* [Instructions to follow]:
Reproduce the items verbatim from their beginning up to and including the line that contains "Transplantationsgesetzes handelt, wer".

* [Provided entries]:
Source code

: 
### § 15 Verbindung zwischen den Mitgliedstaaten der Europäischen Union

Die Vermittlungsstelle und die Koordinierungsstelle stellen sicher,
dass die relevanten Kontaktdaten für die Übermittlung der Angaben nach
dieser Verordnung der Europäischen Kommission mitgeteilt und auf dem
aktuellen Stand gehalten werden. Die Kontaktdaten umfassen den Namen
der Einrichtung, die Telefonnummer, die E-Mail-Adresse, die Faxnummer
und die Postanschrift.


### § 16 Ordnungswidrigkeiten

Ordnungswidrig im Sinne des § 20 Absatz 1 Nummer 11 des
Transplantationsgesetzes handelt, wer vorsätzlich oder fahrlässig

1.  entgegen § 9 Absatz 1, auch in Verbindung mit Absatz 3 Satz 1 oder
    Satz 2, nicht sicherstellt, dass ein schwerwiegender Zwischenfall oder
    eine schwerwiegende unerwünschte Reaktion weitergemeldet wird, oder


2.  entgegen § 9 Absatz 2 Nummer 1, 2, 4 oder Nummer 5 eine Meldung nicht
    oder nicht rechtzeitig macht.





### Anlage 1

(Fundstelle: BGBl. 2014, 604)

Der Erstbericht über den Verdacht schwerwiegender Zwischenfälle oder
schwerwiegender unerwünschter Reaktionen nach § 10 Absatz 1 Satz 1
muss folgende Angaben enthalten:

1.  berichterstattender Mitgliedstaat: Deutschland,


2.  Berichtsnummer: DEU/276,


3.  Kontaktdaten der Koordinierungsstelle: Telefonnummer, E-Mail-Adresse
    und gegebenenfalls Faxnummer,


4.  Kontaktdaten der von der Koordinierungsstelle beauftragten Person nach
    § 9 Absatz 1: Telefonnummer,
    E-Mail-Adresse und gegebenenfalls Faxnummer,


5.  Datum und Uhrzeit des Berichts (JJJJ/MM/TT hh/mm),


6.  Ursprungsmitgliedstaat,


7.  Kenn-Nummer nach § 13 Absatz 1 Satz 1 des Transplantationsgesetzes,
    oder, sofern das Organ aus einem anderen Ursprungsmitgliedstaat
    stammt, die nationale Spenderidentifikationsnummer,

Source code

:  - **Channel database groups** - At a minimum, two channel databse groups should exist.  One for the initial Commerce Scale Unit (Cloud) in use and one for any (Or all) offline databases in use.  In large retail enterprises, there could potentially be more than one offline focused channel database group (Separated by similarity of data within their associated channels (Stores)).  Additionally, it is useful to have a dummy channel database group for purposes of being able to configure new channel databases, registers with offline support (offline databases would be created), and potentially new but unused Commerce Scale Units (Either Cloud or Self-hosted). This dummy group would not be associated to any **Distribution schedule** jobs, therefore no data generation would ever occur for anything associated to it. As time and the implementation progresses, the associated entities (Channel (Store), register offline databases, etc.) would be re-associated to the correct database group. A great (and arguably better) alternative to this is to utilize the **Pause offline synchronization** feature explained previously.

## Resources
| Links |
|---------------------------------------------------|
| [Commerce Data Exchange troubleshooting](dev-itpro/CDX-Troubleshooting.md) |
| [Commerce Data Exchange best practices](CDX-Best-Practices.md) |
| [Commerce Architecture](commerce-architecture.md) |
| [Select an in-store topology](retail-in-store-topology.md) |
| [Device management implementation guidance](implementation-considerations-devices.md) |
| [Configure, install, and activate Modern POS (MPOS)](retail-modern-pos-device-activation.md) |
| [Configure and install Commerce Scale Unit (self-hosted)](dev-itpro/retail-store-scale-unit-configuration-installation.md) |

* [Response to the exercise]:
Source code

: 
### § 15 Verbindung zwischen den Mitgliedstaaten der Europäischen Union

Die Vermittlungsstelle und die Koordinierungsstelle stellen sicher,
dass die relevanten Kontaktdaten für die Übermittlung der Angaben nach
dieser Verordnung der Europäischen Kommission mitgeteilt und auf dem
aktuellen Stand gehalten werden. Die Kontaktdaten umfassen den Namen
der Einrichtung, die Telefonnummer, die E-Mail-Adresse, die Faxnummer
und die Postanschrift.


### § 16 Ordnungswidrigkeiten

Ordnungswidrig im Sinne des § 20 Absatz 1 Nummer 11 des
Transplantationsgesetzes handelt, wer vorsätzlich oder fahrlässig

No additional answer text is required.